=== Dataset excerpts ===

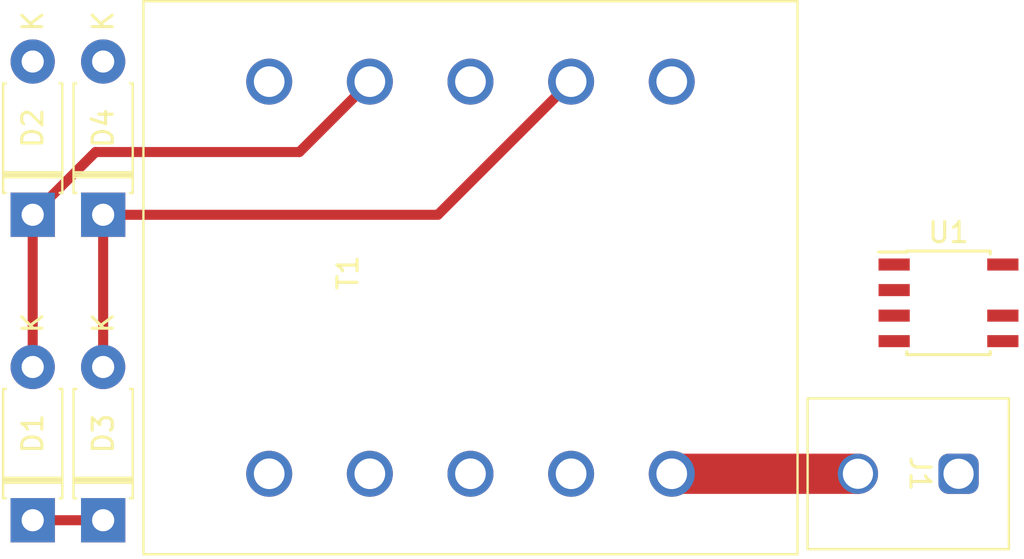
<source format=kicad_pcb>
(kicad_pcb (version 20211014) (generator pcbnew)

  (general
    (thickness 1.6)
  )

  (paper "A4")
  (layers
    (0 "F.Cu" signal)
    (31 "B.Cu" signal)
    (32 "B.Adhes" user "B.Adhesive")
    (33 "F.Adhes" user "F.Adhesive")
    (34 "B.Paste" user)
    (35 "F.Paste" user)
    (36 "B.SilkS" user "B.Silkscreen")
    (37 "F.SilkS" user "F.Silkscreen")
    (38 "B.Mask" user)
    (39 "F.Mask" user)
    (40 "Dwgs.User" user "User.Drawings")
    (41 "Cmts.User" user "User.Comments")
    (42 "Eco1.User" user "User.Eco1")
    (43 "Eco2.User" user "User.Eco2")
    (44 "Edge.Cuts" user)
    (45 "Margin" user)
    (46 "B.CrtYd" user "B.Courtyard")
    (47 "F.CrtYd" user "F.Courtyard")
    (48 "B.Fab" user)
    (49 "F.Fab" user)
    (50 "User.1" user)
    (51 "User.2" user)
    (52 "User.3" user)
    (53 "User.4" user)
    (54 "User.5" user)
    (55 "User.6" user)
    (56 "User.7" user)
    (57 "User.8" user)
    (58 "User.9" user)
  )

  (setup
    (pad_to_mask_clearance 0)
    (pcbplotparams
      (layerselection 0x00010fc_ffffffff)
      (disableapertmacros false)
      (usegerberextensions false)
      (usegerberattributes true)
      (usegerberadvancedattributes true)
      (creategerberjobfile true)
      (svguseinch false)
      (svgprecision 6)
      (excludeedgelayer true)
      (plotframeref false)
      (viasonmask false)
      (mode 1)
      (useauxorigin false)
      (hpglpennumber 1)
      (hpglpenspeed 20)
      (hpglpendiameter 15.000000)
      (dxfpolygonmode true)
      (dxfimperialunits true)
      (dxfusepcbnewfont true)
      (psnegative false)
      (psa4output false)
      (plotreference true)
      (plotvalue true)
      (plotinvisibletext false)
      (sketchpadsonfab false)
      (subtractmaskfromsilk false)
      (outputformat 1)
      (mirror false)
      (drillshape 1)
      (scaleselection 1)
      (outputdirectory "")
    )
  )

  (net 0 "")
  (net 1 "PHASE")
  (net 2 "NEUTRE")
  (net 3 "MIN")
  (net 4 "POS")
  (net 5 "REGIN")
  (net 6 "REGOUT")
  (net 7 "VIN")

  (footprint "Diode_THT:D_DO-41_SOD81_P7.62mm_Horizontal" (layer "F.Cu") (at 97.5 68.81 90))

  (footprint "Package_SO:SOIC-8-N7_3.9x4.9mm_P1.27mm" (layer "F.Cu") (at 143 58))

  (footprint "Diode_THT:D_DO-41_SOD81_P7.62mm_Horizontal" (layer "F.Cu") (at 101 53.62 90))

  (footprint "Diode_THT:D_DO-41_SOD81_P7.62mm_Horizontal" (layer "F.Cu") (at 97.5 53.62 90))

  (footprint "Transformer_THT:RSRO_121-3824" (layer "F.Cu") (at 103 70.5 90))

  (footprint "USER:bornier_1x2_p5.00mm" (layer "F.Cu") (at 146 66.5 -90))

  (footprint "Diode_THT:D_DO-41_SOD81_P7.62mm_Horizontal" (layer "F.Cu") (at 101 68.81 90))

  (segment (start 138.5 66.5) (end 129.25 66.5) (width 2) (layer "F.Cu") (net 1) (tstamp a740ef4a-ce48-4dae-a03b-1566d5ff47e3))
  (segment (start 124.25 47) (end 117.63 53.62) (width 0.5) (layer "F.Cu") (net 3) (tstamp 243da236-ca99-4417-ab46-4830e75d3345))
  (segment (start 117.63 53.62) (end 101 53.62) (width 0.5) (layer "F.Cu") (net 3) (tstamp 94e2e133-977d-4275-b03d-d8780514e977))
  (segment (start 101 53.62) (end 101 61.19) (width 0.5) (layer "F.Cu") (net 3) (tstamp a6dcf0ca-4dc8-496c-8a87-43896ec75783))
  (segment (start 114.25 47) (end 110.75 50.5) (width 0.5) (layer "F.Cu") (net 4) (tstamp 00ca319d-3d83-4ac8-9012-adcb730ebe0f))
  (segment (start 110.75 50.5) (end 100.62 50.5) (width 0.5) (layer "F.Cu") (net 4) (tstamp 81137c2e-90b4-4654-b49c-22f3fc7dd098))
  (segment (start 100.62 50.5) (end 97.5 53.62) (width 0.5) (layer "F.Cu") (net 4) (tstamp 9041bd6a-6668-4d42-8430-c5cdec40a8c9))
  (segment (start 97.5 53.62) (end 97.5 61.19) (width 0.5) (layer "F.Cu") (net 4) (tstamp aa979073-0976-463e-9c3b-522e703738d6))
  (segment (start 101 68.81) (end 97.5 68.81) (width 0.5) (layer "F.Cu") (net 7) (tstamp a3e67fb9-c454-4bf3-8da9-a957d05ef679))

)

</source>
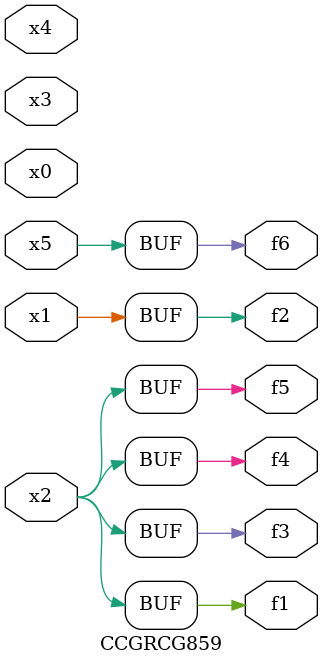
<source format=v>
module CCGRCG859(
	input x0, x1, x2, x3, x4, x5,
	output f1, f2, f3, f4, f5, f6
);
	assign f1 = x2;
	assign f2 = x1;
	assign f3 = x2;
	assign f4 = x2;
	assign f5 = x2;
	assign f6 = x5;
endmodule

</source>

===

Work instructions — Return a word-for-word copy of the lines above from the one holding "(drillshape 1)" through the one holding "97.5 53.62 90))", with both of them included and nothing besides.

Exercise result —
      (drillshape 1)
      (scaleselection 1)
      (outputdirectory "")
    )
  )

  (net 0 "")
  (net 1 "PHASE")
  (net 2 "NEUTRE")
  (net 3 "MIN")
  (net 4 "POS")
  (net 5 "REGIN")
  (net 6 "REGOUT")
  (net 7 "VIN")

  (footprint "Diode_THT:D_DO-41_SOD81_P7.62mm_Horizontal" (layer "F.Cu") (at 97.5 68.81 90))

  (footprint "Package_SO:SOIC-8-N7_3.9x4.9mm_P1.27mm" (layer "F.Cu") (at 143 58))

  (footprint "Diode_THT:D_DO-41_SOD81_P7.62mm_Horizontal" (layer "F.Cu") (at 101 53.62 90))

  (footprint "Diode_THT:D_DO-41_SOD81_P7.62mm_Horizontal" (layer "F.Cu") (at 97.5 53.62 90))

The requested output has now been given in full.